Stored data entries:
__________
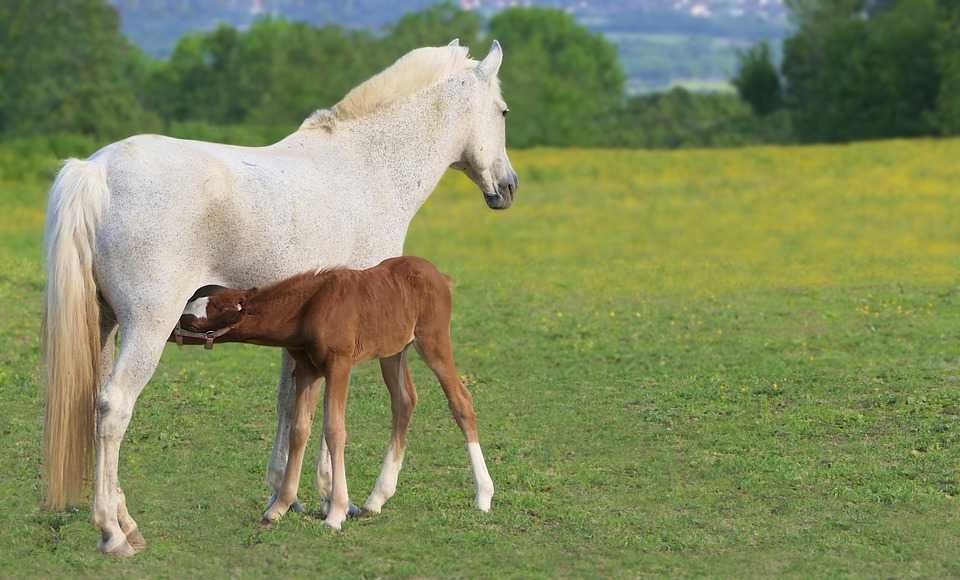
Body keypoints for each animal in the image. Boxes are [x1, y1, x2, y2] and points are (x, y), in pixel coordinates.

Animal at [173, 256, 498, 528]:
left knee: (460, 401)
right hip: (393, 351)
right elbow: (299, 429)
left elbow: (334, 429)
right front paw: (279, 507)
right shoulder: (307, 369)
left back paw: (483, 496)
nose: (171, 331)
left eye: (193, 320)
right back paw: (376, 499)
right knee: (404, 402)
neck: (308, 308)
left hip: (432, 339)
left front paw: (336, 513)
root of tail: (440, 276)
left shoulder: (339, 364)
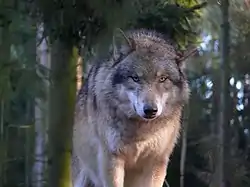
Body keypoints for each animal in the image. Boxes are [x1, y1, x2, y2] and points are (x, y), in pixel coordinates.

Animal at [72, 28, 193, 186]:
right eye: (135, 78)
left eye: (162, 79)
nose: (150, 110)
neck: (141, 132)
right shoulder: (111, 158)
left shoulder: (157, 161)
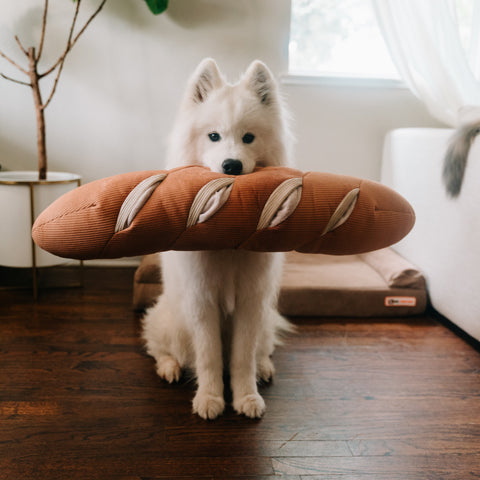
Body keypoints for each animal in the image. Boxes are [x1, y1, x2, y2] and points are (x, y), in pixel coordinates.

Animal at [142, 58, 292, 420]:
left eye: (248, 138)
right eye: (214, 136)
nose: (232, 165)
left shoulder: (251, 303)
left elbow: (241, 358)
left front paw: (246, 397)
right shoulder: (202, 300)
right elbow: (209, 357)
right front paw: (210, 399)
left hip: (265, 322)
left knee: (261, 351)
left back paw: (264, 368)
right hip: (171, 323)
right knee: (159, 348)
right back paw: (169, 368)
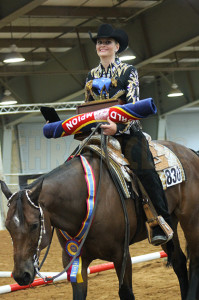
__________
_WHAT IS EXPECTED:_
For the word "shoulder", say how many lines of the records above contain it. Reply with the number alone.

_SOLVED EXERCISE:_
6